**Instructions to follow:** Of the lines listed below, return exactly those that run from the line containing "hfov_deg: 67.5" through the line containing "exposure_s: 1/320", both included.

Dataset excerpts below:

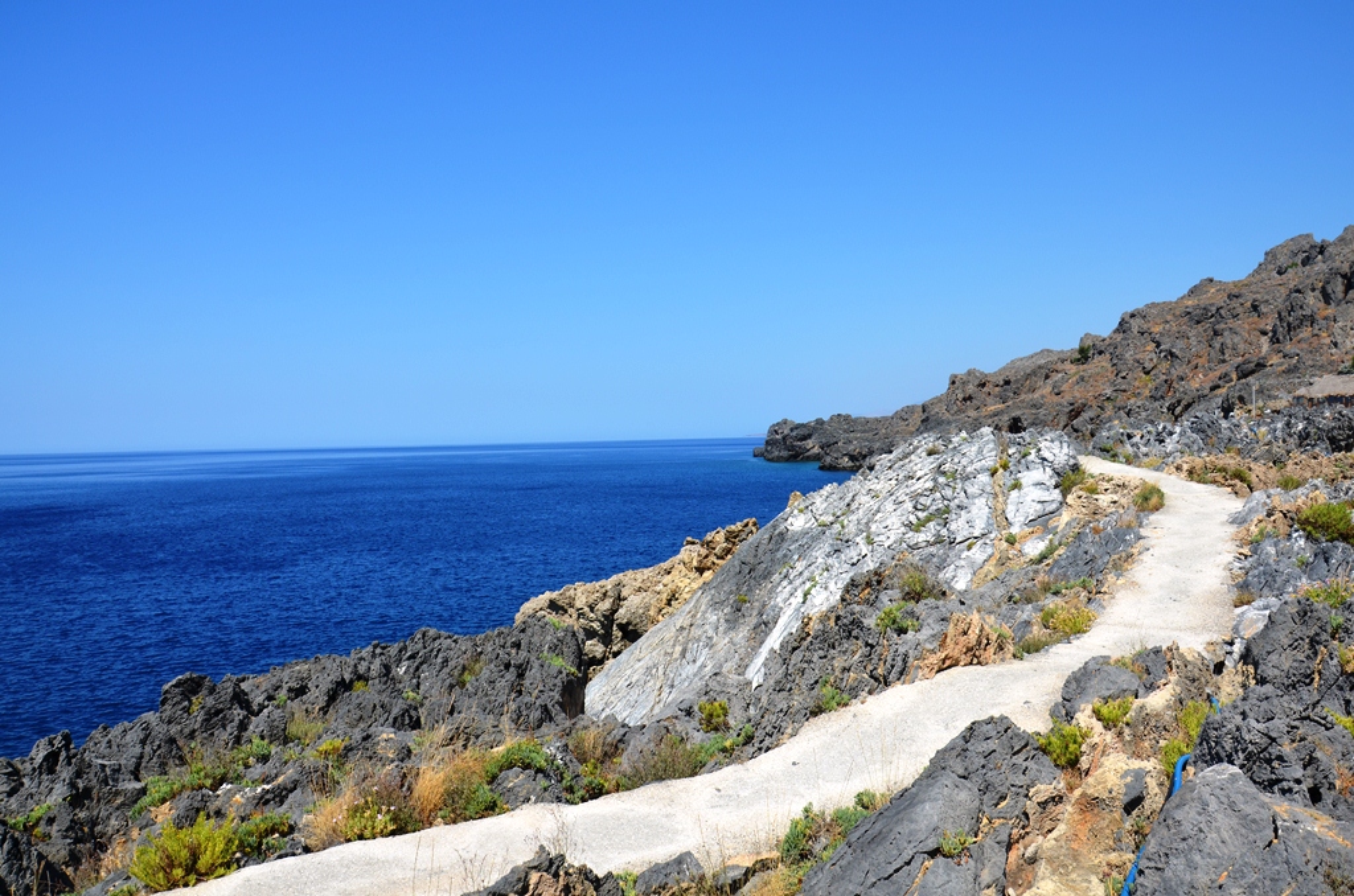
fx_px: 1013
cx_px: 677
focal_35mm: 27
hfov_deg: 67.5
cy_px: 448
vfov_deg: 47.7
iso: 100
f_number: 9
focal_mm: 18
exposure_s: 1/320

End of Dataset excerpts.
Dataset excerpts below:

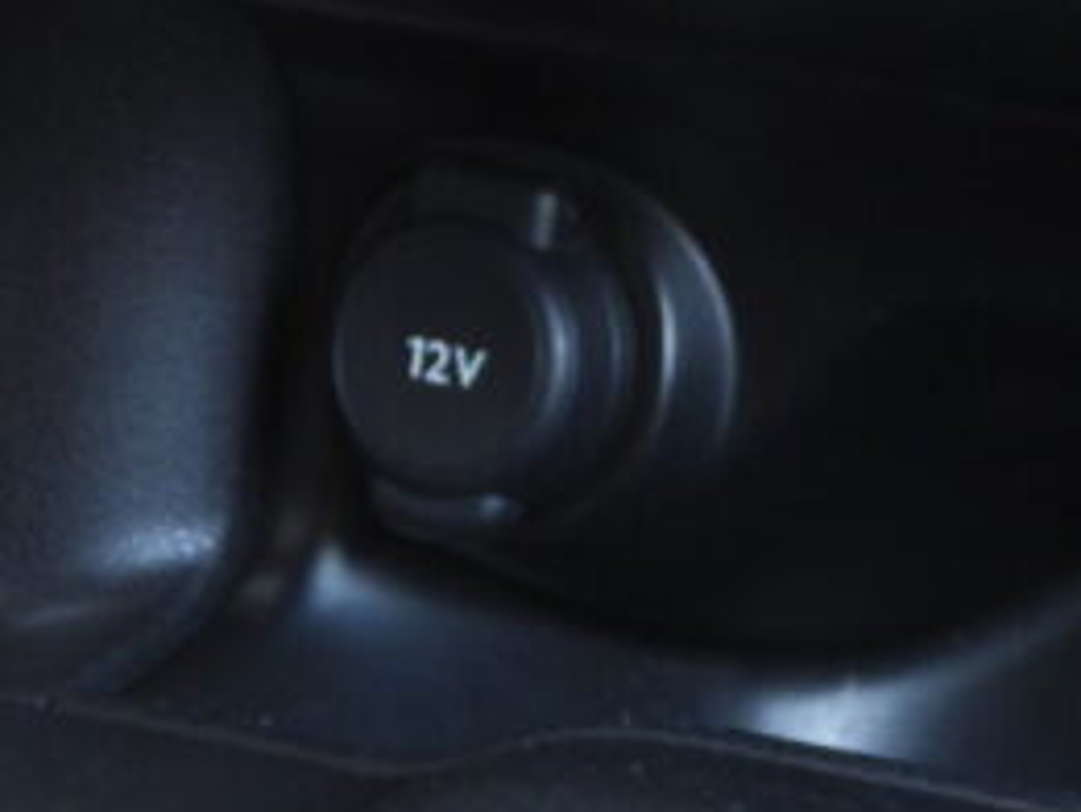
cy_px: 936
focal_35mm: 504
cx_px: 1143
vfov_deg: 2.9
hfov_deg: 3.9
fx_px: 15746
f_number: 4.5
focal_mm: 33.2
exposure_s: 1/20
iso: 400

End of Dataset excerpts.

**Task response:**
hfov_deg: 67.5
cy_px: 448
vfov_deg: 47.7
iso: 100
f_number: 9
focal_mm: 18
exposure_s: 1/320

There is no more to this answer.